### WHAT THIS TASK INVOLVES:
How do the lines below between the ones holding "Balance Check Code’ and Other" and "hash matches.", inclusive, read? Give them again exactly, with no other lines.

### INFORMATION:
* * * * * * *
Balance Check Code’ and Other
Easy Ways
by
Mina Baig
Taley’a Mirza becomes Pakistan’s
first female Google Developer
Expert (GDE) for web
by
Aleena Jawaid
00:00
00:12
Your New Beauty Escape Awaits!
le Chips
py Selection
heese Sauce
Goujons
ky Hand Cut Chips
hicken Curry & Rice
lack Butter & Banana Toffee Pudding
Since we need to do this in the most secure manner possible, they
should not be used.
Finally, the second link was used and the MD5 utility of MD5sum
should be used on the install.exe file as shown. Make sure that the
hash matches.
* * * * * * *
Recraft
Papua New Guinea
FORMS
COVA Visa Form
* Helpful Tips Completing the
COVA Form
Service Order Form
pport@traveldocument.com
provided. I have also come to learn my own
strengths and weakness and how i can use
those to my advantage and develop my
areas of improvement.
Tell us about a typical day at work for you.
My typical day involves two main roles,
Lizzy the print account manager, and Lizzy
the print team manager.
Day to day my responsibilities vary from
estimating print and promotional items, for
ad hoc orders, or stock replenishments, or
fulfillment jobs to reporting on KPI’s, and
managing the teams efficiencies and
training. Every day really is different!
* * * * * * *
### FINISHED TASK:
Balance Check Code’ and Other
Easy Ways
by
Mina Baig
Taley’a Mirza becomes Pakistan’s
first female Google Developer
Expert (GDE) for web
by
Aleena Jawaid
00:00
00:12
Your New Beauty Escape Awaits!
le Chips
py Selection
heese Sauce
Goujons
ky Hand Cut Chips
hicken Curry & Rice
lack Butter & Banana Toffee Pudding
Since we need to do this in the most secure manner possible, they
should not be used.
Finally, the second link was used and the MD5 utility of MD5sum
should be used on the install.exe file as shown. Make sure that the
hash matches.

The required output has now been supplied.